Diagnosing galactic feedback with the line broadening in the low redshift Lyman-alpha forest

TL;DR

This study compares low redshift Lyman-alpha forest observations with hydrodynamical simulations to diagnose galactic feedback effects, revealing that feedback processes influence line broadening and that the UV background intensity affects absorption features.

Contribution

It demonstrates that the Lyman-alpha forest line broadening distribution can serve as a diagnostic tool for galactic feedback mechanisms in the low redshift universe.

Findings

Simulations with strong feedback produce too hot or too cold gas for observed line widths.

Matching observed line widths requires feedback that broadens lines without over-ionizing hydrogen.

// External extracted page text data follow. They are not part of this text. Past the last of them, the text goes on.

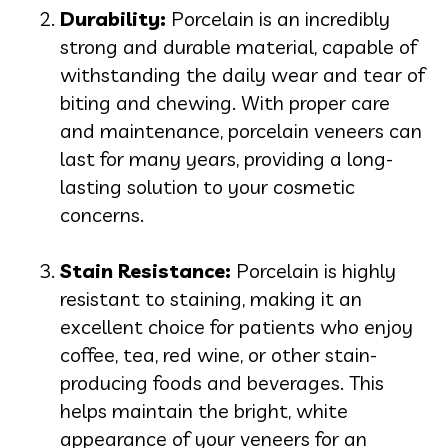
Durability:
Porcelain is an incredibly
strong and durable material, capable of
withstanding the daily wear and tear of
biting and chewing. With proper care
and maintenance, porcelain veneers can
last for many years, providing a long-
lasting solution to your cosmetic
concerns.
Stain Resistance:
Porcelain is highly
resistant to staining, making it an
excellent choice for patients who enjoy
coffee, tea, red wine, or other stain-
producing foods and beverages. This
helps maintain the bright, white
appearance of your veneers for an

Observed column density distribution favors a higher UV background than previous models.

Abstract

We compare the low redshift (z ~ 0.1) Lyman-alpha forest from hydrodynamical simulations with data from the Cosmic Origin Spectrograph (COS). We find tension between the observed number of lines with b-parameters in the range 25-45 km/s and the predictions from simulations that incorporate either vigorous feedback from active galactic nuclei or that exclude feedback altogether. The gas in these simulations is, respectively, either too hot to contribute to the Lyman-alpha absorption or too cold to produce the required line widths. Matching the observed b-parameter distribution therefore requires feedback processes that thermally or turbulently broaden the absorption features without collisionally (over-)ionising hydrogen. This suggests the Lyman-alpha forest b-parameter distribution is a valulable diagnostic of galactic feedback in the low redshift Universe. We furthermore confirm the low redshift Lyman-alpha forest column density distribution is better reproduced by an ultraviolet background with an HI photo-ionisation rate a factor 1.5-3 higher than predicted by Haardt & Madau (2012).